The newest version of the universal life policy is called an index universal life policy or an IUL. With that, your money isn’t in the market. It’s tied to a market index. They’re able to eliminate the losses from the market, but they also have the crediting of interest to your account. 

Whether it’s a universal life, you lose. If it’s indexed universal life, you lose. If it’s variable universal life, you lose. The bottom line is this, with all three of those products, you can move backwards. With a whole life policy, it’s actuarily designed that you could never take a step backwards. If you’re planning on having cash available for future events, why would you ever want to transfer the risk from the insurance company back to you? To us? It doesn’t make sense. 

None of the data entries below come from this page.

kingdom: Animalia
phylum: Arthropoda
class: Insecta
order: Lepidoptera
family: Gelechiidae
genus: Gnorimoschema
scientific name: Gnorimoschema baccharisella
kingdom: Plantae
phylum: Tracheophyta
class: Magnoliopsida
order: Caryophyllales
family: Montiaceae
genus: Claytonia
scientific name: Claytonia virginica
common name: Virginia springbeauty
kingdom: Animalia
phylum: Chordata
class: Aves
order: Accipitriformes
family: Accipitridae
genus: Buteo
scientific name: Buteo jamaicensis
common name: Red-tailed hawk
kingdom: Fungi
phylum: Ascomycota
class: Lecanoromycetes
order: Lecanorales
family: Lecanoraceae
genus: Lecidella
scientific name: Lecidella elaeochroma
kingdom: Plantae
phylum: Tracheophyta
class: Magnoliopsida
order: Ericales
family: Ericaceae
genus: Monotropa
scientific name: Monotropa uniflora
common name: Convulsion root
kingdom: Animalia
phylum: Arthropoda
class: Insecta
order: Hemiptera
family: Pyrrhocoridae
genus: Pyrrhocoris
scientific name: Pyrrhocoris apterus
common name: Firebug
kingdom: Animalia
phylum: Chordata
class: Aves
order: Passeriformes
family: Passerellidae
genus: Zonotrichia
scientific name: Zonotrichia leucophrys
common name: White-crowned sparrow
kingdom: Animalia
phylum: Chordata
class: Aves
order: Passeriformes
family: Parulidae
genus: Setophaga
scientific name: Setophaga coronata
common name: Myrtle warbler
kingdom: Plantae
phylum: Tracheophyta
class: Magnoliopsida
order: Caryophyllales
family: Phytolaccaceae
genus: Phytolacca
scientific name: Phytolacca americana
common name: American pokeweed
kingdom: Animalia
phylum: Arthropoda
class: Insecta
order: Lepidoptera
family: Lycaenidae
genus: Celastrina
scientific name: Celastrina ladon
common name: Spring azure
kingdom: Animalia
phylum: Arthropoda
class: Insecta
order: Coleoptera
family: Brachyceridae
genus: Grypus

As you know, our mission is to help our clients regain control of their money. So we use the whole life and term life products because the certainty those products provide, allow for us to adjust the planning for our clients uncertainties that happen in life. We know that life has a lot of uncertainties that come along with it and being able to position our clients in a way that they can react and adjust and thrive during these uncertain times creates an opportunity for them to take advantage of uncertainty rather than become a victim of uncertainty.